◆ Page:
Overall, the PvP matchups are the epitomization of game design excellence. Everything feels so perfectly balanced that you never really stop to question the fairness or viability of an opponents’ strategy if they are winning. The odds never feel stacked against you. It is just straight up strategic fun!


One thing that helps make the PvP element so approachable and fun is that there is NO such thing as a wasted action. Thanks to a “residual damage” mechanic, even if your attack misses, it will generally still do a little bit of damage (usually 5), or if your healing or special attack misses, you will generally get a small amount of healing on a player or some other marginal effect. No, it is not nearly as powerful as if you had scored your hit, but the importance of slowly chipping away at an enemies’ health cannot be underestimated and can make THE critical difference! You will generally never have a totally useless turn. Big bonus points for this feature.


Although it may seem a bit too static for some groups, generally speaking , players should be landing blows roughly 75% of the time (assuming they have no buffing spells or effects on them). The overall consistency helps ensure that it does not feel like such a major downer when you fail to score a hit on an enemy (or ally for a heal), because on the average, you will be making far more hits that misses.


For added variability, players can opt to use random items such as artifacts and scrolls for unique effects at the start of the game, and even take turns placing tiles for making unique playing fields.










Plainly and simply, although I acknowledge that PvP is not for everyone, Arena : The Contest’s particular application of it is among the best I have seen and enjoyed. I can only think of one other skirmish game that can provide the same level of enjoyment for me in the past few years (hint, it is getting a reprint crowdfunding launch towards the end of 2022), and some of the ones that have come my way have ended up being so generic or unenjoyable that I did not even want to waste my time writing a review.  True story.


PvP mode final score : Somewhere between an 9 and 10. 


Now for the games’ campaign mode…


Firstly, don’t expect a Gloomhaven or Tainted Grail level of time commitment. Expect it to take 6 play sessions of about 2-2.5 hours each, so it won’t run much longer than 13 hours. However, there are branching paths


First of all, let me state that I feel like if you are going to be invested in the story aspect of the game, it will be absolutely essential to buy the book , The World and Art of Arena : the Contest. It is just so filled with the lore and history of the world that I cannot help but marvel at it. 


Especially noteworthy are the character backstories. Every character has some hidden agenda, or personal grievance or connection to another character in the world, and it really makes you just die wondering what might happen when the fuller, more realized version of the campaign actually reaches my doorstep (via the Tanares Adventures expansion). 


It almost reminds me of the old Twisted Metal games on the PlayStation where to get the full story, you had play through the game multiple times with multiple characters to fully realize what is going on. 










The book is in fact the best (though sometimes with an iffy translation) source of supplementary information I have ever had in a tabletop game. (Twilight Imperium’s hardcover book is pretty impressive, too, but it is an entirely different kind of game, and also contains a ton of rules and not just narrative elements. So Arena wins here!)

◆ Problem A: From the Arena: The Contest review, write out word for word the stretch from "It almost reminds" through "Arena wins here!)".
◆ Problem B: In the Arena: The Contest review, what share of the time should players land blows when they have no buffing spells or effects on them?

◆ Data extract:

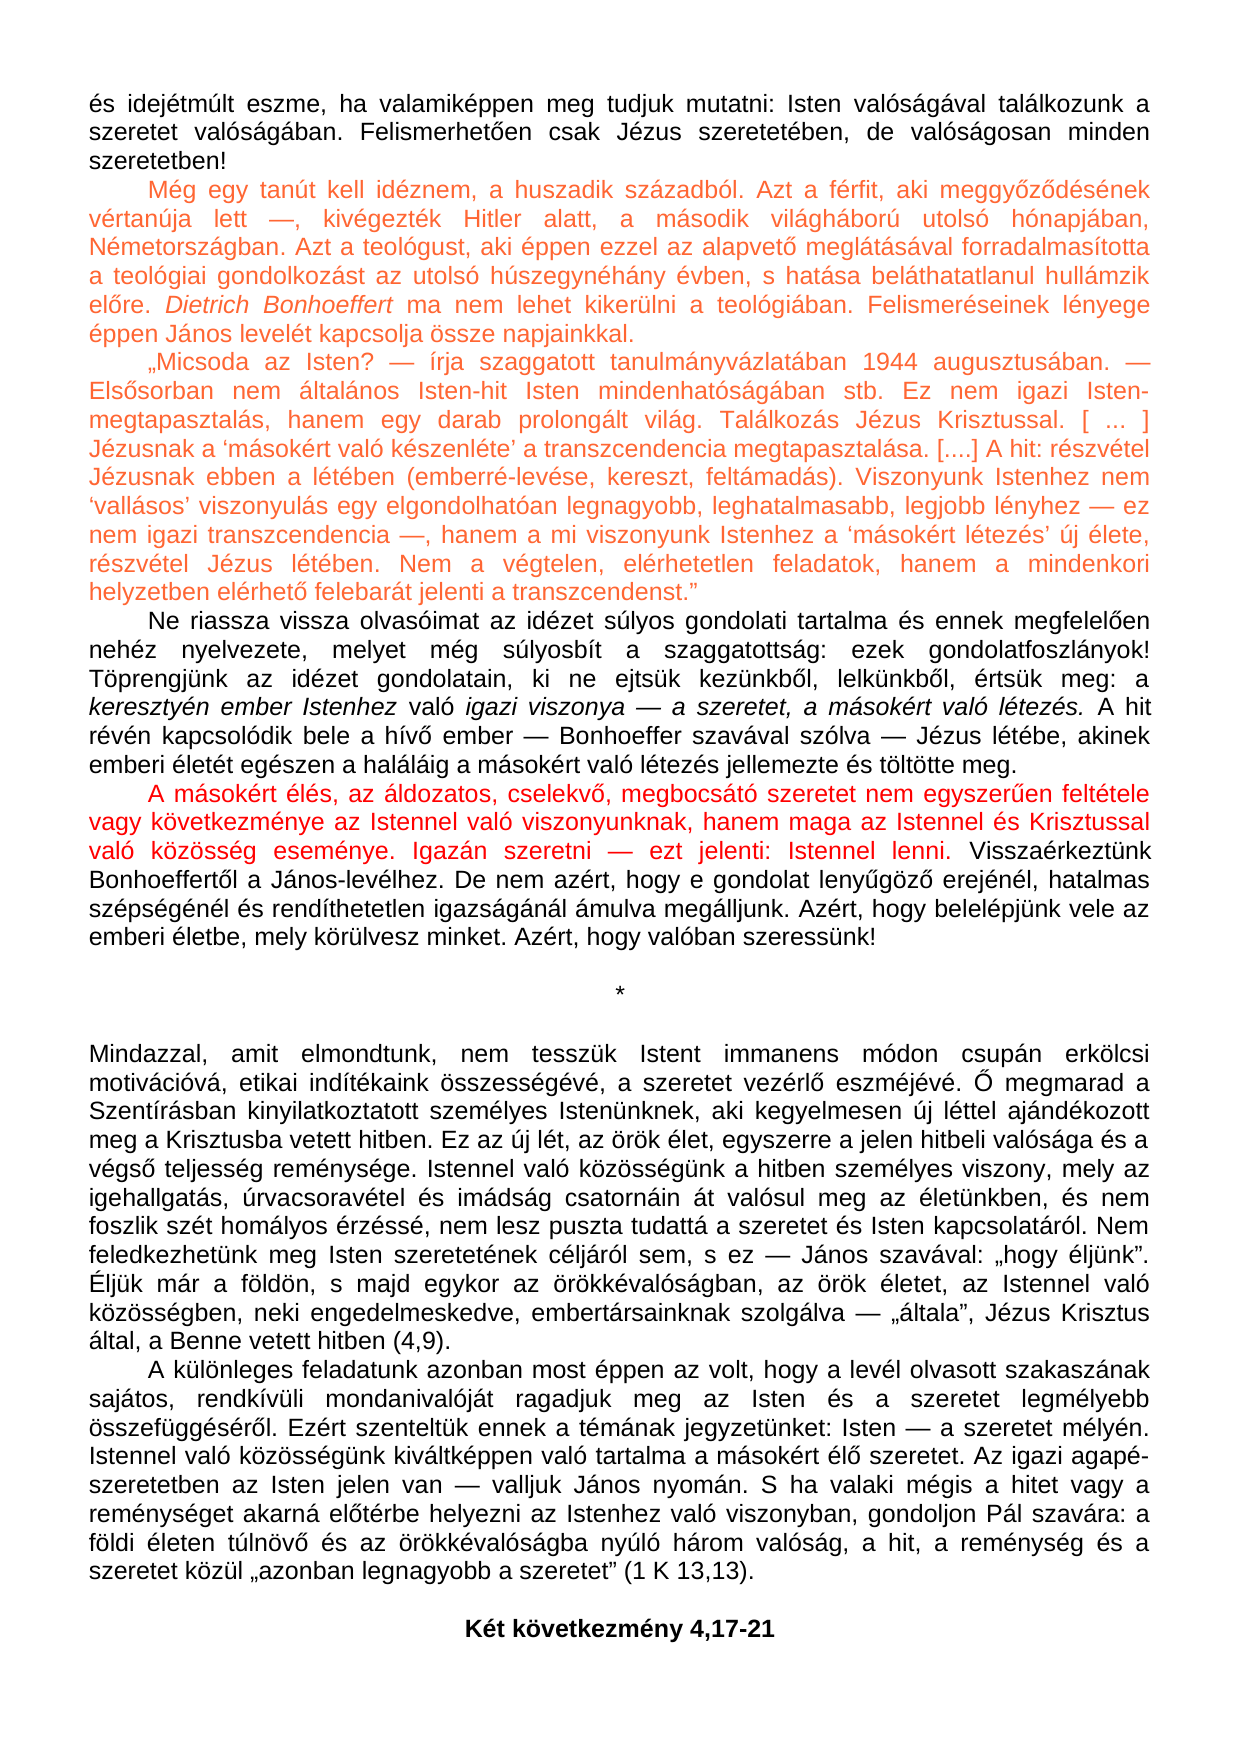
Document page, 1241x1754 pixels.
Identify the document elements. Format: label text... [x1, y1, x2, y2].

text Még egy tanút kell idéznem, a huszadik századból. Azt a férfit, aki meggyőződésének vértanúja lett —, kivégezték Hitler alatt, a második világháború utolsó hónapjában, Németországban. Azt a teológust, aki éppen ezzel az alapvető meglátásával forradalmasította a teológiai gondolkozást az utolsó húszegynéhány évben, s hatása beláthatatlanul hullámzik előre. Dietrich Bonhoeffert ma nem lehet kikerülni a teológiában. Felismeréseinek lényege éppen János levelét kapcsolja össze napjainkkal. [88, 175, 1152, 347]
text Ne riassza vissza olvasóimat az idézet súlyos gondolati tartalma és ennek megfelelően nehéz nyelvezete, melyet még súlyosbít a szaggatottság: ezek gondolatfoszlányok! Töprengjünk az idézet gondolatain, ki ne ejtsük kezünkből, lelkünkből, értsük meg: a keresztyén ember Istenhez való igazi viszonya — a szeretet, a másokért való létezés. A hit révén kapcsolódik bele a hívő ember — Bonhoeffer szavával szólva — Jézus létébe, akinek emberi életét egészen a haláláig a másokért való létezés jellemezte és töltötte meg. [88, 606, 1152, 778]
text és idejétmúlt eszme, ha valamiképpen meg tudjuk mutatni: Isten valóságával találkozunk a szeretet valóságában. Felismerhetően csak Jézus szeretetében, de valóságosan minden szeretetben! [88, 88, 1152, 175]
text „Micsoda az Isten? — írja szaggatott tanulmányvázlatában 1944 augusztusában. — Elsősorban nem általános Isten-hit Isten mindenhatóságában stb. Ez nem igazi Isten-megtapasztalás, hanem egy darab prolongált világ. Találkozás Jézus Krisztussal. [ ... ] Jézusnak a ‘másokért való készenléte’ a transzcendencia megtapasztalása. [....] A hit: részvétel Jézusnak ebben a létében (emberré-levése, kereszt, feltámadás). Viszonyunk Istenhez nem ‘vallásos’ viszonyulás egy elgondolhatóan legnagyobb, leghatalmasabb, legjobb lényhez — ez nem igazi transzcendencia —, hanem a mi viszonyunk Istenhez a ‘másokért létezés’ új élete, részvétel Jézus létében. Nem a végtelen, elérhetetlen feladatok, hanem a mindenkori helyzetben elérhető felebarát jelenti a transzcendenst.” [88, 347, 1152, 606]
text A másokért élés, az áldozatos, cselekvő, megbocsátó szeretet nem egyszerűen feltétele vagy következménye az Istennel való viszonyunknak, hanem maga az Istennel és Krisztussal való közösség eseménye. Igazán szeretni — ezt jelenti: Istennel lenni. Visszaérkeztünk Bonhoeffertől a János-levélhez. De nem azért, hogy e gondolat lenyűgöző erejénél, hatalmas szépségénél és rendíthetetlen igazságánál ámulva megálljunk. Azért, hogy belelépjünk vele az emberi életbe, mely körülvesz minket. Azért, hogy valóban szeressünk! [88, 778, 1152, 951]
text * [88, 981, 1152, 1009]
text Két következmény 4,17-21 [88, 1614, 1152, 1643]
text Mindazzal, amit elmondtunk, nem tesszük Istent immanens módon csupán erkölcsi motivációvá, etikai indítékaink összességévé, a szeretet vezérlő eszméjévé. Ő megmarad a Szentírásban kinyilatkoztatott személyes Istenünknek, aki kegyelmesen új léttel ajándékozott meg a Krisztusba vetett hitben. Ez az új lét, az örök élet, egyszerre a jelen hitbeli valósága és a végső teljesség reménysége. Istennel való közösségünk a hitben személyes viszony, mely az igehallgatás, úrvacsoravétel és imádság csatornáin át valósul meg az életünkben, és nem foszlik szét homályos érzéssé, nem lesz puszta tudattá a szeretet és Isten kapcsolatáról. Nem feledkezhetünk meg Isten szeretetének céljáról sem, s ez — János szavával: „hogy éljünk”. Éljük már a földön, s majd egykor az örökkévalóságban, az örök életet, az Istennel való közösségben, neki engedelmeskedve, embertársainknak szolgálva — „általa”, Jézus Krisztus által, a Benne vetett hitben (4,9). [88, 1039, 1152, 1355]
text A különleges feladatunk azonban most éppen az volt, hogy a levél olvasott szakaszának sajátos, rendkívüli mondanivalóját ragadjuk meg az Isten és a szeretet legmélyebb összefüggéséről. Ezért szenteltük ennek a témának jegyzetünket: Isten — a szeretet mélyén. Istennel való közösségünk kiváltképpen való tartalma a másokért élő szeretet. Az igazi agapé-szeretetben az Isten jelen van — valljuk János nyomán. S ha valaki mégis a hitet vagy a reménységet akarná előtérbe helyezni az Istenhez való viszonyban, gondoljon Pál szavára: a földi életen túlnövő és az örökkévalóságba nyúló három valóság, a hit, a reménység és a szeretet közül „azonban legnagyobb a szeretet” (1 K 13,13). [88, 1355, 1152, 1585]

◆ Problem solution A:
It almost reminds me of the old Twisted Metal games on the PlayStation where to get the full story, you had play through the game multiple times with multiple characters to fully realize what is going on. 










The book is in fact the best (though sometimes with an iffy translation) source of supplementary information I have ever had in a tabletop game. (Twilight Imperium’s hardcover book is pretty impressive, too, but it is an entirely different kind of game, and also contains a ton of rules and not just narrative elements. So Arena wins here!)

◆ Problem solution B: Roughly 75% of the time.